▶ SOURCE TEXT:
::::

American psychologist (1930–2015)

Lyman William Porter (c. 1930 – July 2, 2015) was an American academic administrator. He was the dean of the Paul Merage School of Business at the University of California, Irvine from 1972 to 1983. He was the co-author of many books of management, and "one of the primary founders of the study of organizational behavior."

==Early life==
Lyman William Porter was born in 1930 in Lafayette, Indiana. His father, Charles Lyman Porter, was a professor of biology at Purdue University.

Porter graduated from Northwestern University, where he earned a bachelor's degree in 1952, and he received a Ph.D. in psychology from Yale University in 1956.

==Career==
Porter began his career in the Psychology department at the University of California, Berkeley. He joined the University of California, Irvine as assistant dean of its Paul Merage School of Business in 1967, and served as the dean from 1972 to 1983.

::::

▶ INPUT DATA:
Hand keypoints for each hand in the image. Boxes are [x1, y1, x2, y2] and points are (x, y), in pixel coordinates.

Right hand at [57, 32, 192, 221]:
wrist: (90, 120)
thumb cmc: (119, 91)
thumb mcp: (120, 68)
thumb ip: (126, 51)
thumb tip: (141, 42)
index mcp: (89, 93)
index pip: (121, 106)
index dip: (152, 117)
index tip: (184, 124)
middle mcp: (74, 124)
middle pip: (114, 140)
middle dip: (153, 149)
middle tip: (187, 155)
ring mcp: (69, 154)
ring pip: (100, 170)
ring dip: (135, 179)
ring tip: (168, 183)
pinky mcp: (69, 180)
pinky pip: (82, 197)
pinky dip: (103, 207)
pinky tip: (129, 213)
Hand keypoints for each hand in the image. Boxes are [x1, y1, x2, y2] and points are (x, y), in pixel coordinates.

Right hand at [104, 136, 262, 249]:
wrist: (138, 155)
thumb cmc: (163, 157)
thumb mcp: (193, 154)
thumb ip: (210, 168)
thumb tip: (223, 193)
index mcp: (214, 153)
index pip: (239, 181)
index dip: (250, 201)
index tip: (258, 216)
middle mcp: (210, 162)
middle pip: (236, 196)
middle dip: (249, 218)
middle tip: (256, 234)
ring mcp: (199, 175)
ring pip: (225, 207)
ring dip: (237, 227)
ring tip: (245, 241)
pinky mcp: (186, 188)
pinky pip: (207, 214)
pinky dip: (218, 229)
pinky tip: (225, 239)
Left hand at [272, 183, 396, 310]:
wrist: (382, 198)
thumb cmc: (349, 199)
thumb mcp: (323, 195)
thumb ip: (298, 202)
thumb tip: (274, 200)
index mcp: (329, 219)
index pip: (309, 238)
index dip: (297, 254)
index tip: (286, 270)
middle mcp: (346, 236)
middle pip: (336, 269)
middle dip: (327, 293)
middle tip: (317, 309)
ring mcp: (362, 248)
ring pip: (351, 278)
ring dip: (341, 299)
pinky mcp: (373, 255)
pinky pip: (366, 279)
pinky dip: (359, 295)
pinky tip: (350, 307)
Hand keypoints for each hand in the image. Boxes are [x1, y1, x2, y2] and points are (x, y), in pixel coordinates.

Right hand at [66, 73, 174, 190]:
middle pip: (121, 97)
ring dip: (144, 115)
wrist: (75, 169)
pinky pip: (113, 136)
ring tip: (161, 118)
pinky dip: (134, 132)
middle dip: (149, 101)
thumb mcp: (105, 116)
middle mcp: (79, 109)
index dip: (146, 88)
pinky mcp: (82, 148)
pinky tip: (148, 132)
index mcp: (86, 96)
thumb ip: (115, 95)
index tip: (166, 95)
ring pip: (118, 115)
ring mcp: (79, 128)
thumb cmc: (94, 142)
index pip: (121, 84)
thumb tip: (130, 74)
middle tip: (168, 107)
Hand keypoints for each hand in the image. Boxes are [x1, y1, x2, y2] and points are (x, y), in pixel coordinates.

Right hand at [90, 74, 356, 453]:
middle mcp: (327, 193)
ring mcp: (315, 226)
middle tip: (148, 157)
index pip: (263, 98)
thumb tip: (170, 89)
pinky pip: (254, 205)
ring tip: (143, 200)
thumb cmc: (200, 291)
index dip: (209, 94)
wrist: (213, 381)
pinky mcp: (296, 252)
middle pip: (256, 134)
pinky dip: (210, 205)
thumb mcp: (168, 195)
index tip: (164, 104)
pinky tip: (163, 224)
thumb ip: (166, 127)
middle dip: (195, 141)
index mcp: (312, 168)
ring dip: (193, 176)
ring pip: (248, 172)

::::

▶ WORK TASK 1: According to the biography of Lyman William Porter, what did his father do at Purdue University?
▶ WORK TASK 2: In the biography of Lyman William Porter, repeat everything from "American psychologist (1930–2015)" down to "University in 1956.".
The data that comes after the text is separate material and unrelated to it.

▶ ANSWER 1: He was a professor of biology.

▶ ANSWER 2:
American psychologist (1930–2015)

Lyman William Porter (c. 1930 – July 2, 2015) was an American academic administrator. He was the dean of the Paul Merage School of Business at the University of California, Irvine from 1972 to 1983. He was the co-author of many books of management, and "one of the primary founders of the study of organizational behavior."

==Early life==
Lyman William Porter was born in 1930 in Lafayette, Indiana. His father, Charles Lyman Porter, was a professor of biology at Purdue University.

Porter graduated from Northwestern University, where he earned a bachelor's degree in 1952, and he received a Ph.D. in psychology from Yale University in 1956.